**Texto para leer:**

Con la nitidez del espíritu de fe que es el mejor intérprete de la Escritura, la gente podía comprender cuanto escuchaba, de modo que todos lloraban –dice el pasaje de este día-, al escuchar las palabras de la ley. Y yo me sorprendo por la fe con que escuchaban, la sencillez con que atendían, la humildad con que se confrontaban ante la palabra divina. Las lágrimas tienen una razón múltiple: alegría, coraje, tristeza, desesperación… Me atrevo a pensar que el llanto de aquella asamblea era de dolor y de gratitud. Los destierros que había sufrido Israel no tenían otro culpable que el mismo pueblo y sus pecados. Recordar el amor que Dios les había prodigado, no puede menos que provocar lágrimas por tanta ingratitud. Es el dolor de los pecados, el sufrimiento por mal pagar a quien nos quiere bien. Alguna vez escuché que el dolor de los pecados es proporcional a la conciencia que se tenga del amor de Dios. Al ritmo de la lectura del libro de la ley, el pueblo reconoce y hace consciente el grande amor que Dios les ha tenido, y por tanto, no queda de otra sino llorar la rebeldía injusta, la traición y el desamor.

Pero también, aquella asamblea que celebra la Palabra llora de gratitud, porque han podido constatar que a pesar de sus faltas, Dios sigue saliendo en defensa suya y continúa siendo para Israel, el Esposo fiel que no rompe su alianza y juramento.

**Consigna 1:** En la frase del texto sobre la lectura de la ley que comienza con "Las lágrimas tienen una razón múltiple", enumere las razones de las lágrimas que allí se mencionan.
**Consigna 2:** Transcriba sin cambios el pasaje del texto sobre la lectura de la ley que empieza en "Pero también, aquella" y acaba en "alianza y juramento.".

**Registros proporcionados:**
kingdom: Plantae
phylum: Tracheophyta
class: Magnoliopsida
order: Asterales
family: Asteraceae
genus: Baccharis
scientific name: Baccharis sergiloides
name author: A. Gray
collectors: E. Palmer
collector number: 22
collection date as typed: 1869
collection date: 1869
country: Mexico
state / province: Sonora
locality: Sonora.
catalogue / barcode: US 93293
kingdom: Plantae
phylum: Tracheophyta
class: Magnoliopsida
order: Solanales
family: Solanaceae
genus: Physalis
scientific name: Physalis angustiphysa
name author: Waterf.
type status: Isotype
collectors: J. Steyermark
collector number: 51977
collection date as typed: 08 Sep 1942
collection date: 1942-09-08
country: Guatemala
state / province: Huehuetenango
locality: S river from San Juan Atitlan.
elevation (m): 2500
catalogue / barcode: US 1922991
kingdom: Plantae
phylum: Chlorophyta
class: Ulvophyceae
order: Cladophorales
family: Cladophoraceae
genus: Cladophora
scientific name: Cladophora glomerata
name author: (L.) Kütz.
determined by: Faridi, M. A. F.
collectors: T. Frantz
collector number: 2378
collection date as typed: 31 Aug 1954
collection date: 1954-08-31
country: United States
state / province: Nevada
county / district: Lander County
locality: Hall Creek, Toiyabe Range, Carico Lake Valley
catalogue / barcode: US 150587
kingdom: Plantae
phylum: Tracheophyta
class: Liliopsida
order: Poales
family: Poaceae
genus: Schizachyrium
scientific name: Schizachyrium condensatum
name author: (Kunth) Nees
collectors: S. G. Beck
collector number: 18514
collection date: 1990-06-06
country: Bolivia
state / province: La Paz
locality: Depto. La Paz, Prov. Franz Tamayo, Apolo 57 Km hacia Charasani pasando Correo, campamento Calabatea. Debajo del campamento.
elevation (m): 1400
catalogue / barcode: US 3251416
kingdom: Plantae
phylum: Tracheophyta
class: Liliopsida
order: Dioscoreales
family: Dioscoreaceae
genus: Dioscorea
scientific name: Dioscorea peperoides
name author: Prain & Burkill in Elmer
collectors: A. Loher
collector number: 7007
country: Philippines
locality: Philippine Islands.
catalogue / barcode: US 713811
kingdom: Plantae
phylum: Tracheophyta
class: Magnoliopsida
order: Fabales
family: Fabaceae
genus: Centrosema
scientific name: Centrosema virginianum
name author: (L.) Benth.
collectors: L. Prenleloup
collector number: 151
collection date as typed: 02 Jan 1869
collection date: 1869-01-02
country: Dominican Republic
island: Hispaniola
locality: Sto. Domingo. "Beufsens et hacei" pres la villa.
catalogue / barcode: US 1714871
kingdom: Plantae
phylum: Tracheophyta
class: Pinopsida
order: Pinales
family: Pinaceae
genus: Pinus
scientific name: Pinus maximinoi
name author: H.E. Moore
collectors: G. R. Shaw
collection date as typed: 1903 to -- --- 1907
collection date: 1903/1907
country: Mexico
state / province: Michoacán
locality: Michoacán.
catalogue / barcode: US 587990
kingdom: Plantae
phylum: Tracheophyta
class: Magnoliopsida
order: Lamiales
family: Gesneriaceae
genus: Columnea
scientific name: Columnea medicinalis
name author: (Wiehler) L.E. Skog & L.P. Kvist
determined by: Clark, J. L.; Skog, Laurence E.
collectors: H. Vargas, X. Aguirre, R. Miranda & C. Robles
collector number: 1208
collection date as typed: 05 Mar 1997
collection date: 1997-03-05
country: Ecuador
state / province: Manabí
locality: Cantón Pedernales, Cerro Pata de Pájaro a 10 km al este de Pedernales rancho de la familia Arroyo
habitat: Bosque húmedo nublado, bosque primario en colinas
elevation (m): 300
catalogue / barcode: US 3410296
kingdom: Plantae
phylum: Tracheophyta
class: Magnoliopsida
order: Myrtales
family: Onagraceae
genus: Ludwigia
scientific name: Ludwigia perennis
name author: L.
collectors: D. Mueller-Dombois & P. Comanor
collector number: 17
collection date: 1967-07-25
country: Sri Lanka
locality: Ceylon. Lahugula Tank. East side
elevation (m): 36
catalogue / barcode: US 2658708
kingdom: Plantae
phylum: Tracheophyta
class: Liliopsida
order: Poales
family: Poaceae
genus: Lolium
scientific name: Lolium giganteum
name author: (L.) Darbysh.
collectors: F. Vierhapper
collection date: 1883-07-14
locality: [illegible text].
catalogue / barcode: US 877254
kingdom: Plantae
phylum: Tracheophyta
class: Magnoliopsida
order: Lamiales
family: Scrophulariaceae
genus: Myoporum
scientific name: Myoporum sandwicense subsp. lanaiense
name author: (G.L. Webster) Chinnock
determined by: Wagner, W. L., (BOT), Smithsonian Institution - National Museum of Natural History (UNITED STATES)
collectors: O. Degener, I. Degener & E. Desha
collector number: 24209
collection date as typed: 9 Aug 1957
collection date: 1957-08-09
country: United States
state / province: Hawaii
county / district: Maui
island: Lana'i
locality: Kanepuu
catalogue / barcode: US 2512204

**Respuesta 1:**
- alegría
- coraje
- tristeza
- desesperación

**Respuesta 2:**
Pero también, aquella asamblea que celebra la Palabra llora de gratitud, porque han podido constatar que a pesar de sus faltas, Dios sigue saliendo en defensa suya y continúa siendo para Israel, el Esposo fiel que no rompe su alianza y juramento.